Tony, nope, that's how the polarity for the "ohms range" is wired on my Rat Shack meter, and one or two others I recall using.

Hence, my "weasel words" regarding polarity, since you need to figure that out ahead of time. The best bet is to test a known-good transistor with a known polarity to verify.

Bri

tmarra 17th June 2005 09:25 PM

Sorry Brian,
After retiring all my old analog meters years ago I just figured everbody's "RED" probe put out positive voltage.

So what Brian and I are saying is that you should know which one of your probes puts out positive voltage in oder to get a transistor or diode to conduct in the proper direction. This way not ONLY can you test the transistor but you can also determine if it is a NPN or PNP.

Tony

brianroth 17th June 2005 10:57 PM

Indeed, analog VOMs are all over the map regarding the meter lead polarity on the "Ohms scale". In fact, the manual (I never throw anything away) even makes note of the reversal, and I've encountered it on other analog meters as well.

Testing transistors is about the only reason I keep this beat up old meter in the tool kit.

Bri

Geoff_T 18th June 2005 12:43 AM

Quote:

Originally Posted by thenewyear
Such a dumb question. I've just pulled the 8 output transistors out of my power amp. 4 pnp & 4 npn.

Can someone please remind me how to check if they are working correctly or not??

Any help greatly appreciated.

Hi

I use a Radio Shack 22-330 for quick checks and figuring out which lead is which.

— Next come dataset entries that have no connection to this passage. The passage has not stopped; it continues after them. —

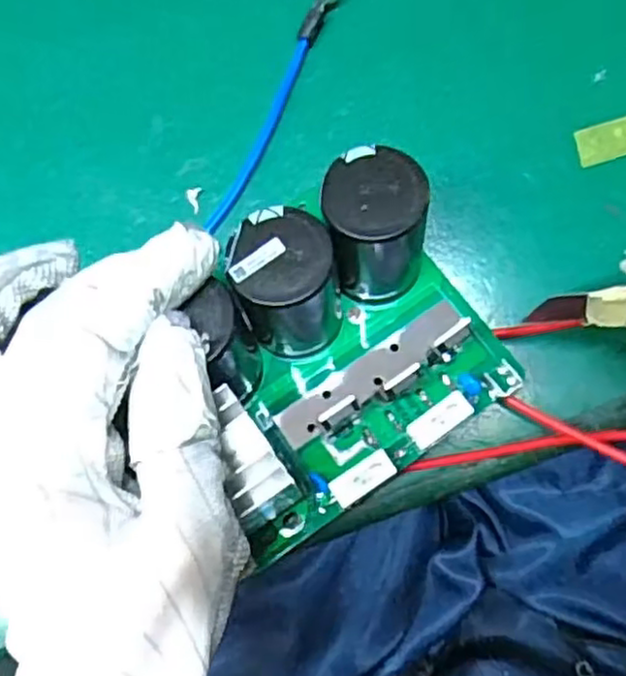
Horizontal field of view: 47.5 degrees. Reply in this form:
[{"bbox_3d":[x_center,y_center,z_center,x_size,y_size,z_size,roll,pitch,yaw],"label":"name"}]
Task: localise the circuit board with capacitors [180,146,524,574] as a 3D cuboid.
[{"bbox_3d":[0.005,0.004,0.238,0.106,0.058,0.093,-34,91,1],"label":"circuit board with capacitors"}]

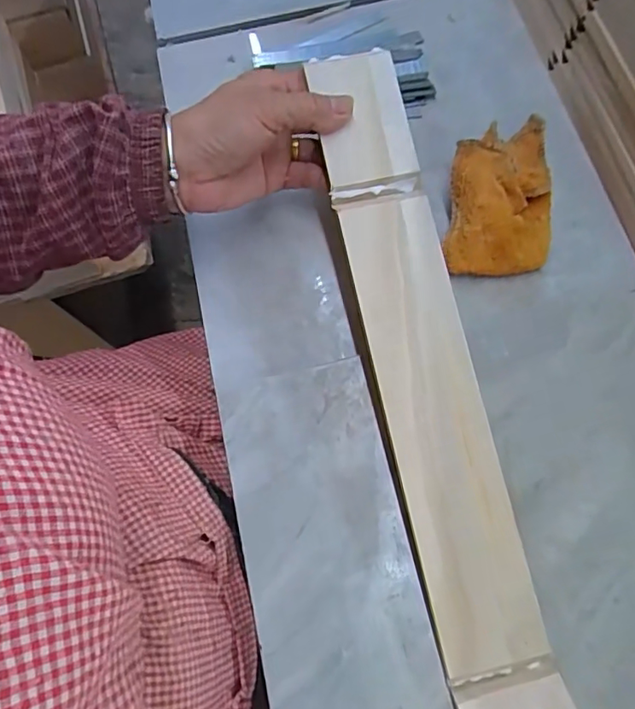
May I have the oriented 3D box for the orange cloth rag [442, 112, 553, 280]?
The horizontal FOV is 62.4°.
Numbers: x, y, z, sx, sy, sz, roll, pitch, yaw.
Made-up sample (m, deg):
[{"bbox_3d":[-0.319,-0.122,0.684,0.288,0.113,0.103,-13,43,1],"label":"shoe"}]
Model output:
[{"bbox_3d":[0.128,-0.115,0.365,0.072,0.039,0.117,2,71,3],"label":"orange cloth rag"}]

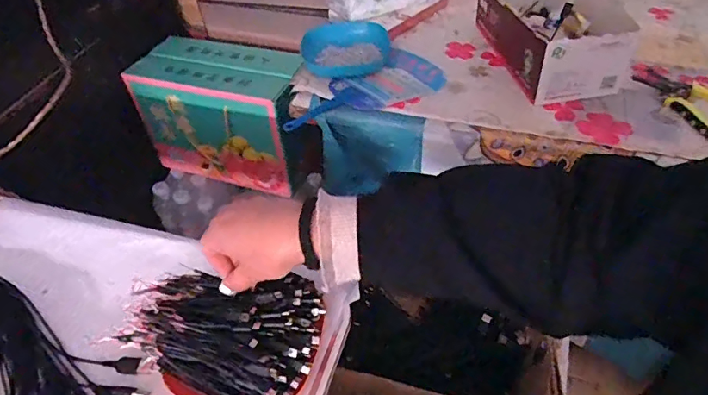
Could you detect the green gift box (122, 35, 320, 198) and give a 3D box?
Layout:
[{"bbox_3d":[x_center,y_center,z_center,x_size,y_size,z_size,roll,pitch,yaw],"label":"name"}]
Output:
[{"bbox_3d":[-0.255,-0.172,1.026,0.332,0.238,0.167,11,49,15],"label":"green gift box"}]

http://www.tubebuilder.com/images/te...hackTester.JPG

I lightened the image so that you can see the front panel LEDs

http://usera.imagecave.com/auroraaud...hackTester.jpg

I use a Heathkit IT-18 for serious gain and leakage measurements.

jkthtyrt

brianroth 18th June 2005 07:11 AM

Yes, as Geoff implies, the VOM is basically only good for finding gross faults, like shorted or open junctions, or perhaps a seriously leaky junction. But, when working in the field, a VOM is better than nothing...heh.

One other thing I should emphasize again...a VOM can give VERY erroneous results when measuring a transistor in-circuit.

Bri

thenewyear 20th June 2005 10:46 AM

Thanks very much for all the info Brian, Tony, Geoff. It has been very helpful.

I have all the transistors out of circuit (getting it disassembled was no easy task). I have metered them all using the diode setting on my digital meter & they all meter as expected according to Brian's advice.

The analog meter I have here only meters voltage and current so I can't use it to check resistance. Bearing in mind my situation is there anything else I should check before I put the transistors back into the amp & look for the fault elsewhere...

nosebleedaudio 20th June 2005 12:18 PM

And don't forget the most important aspect of checking a bipolar transistor is under a real load. a border line trans may check OK with a meter but not under a normal load. since you said it was a power amp, well, If it was me I would replaced all and not worrry about it. As with all DC coupled amps the ONE trans you did'nt replace is the faulty one, it can take out all the new ones you just replaced.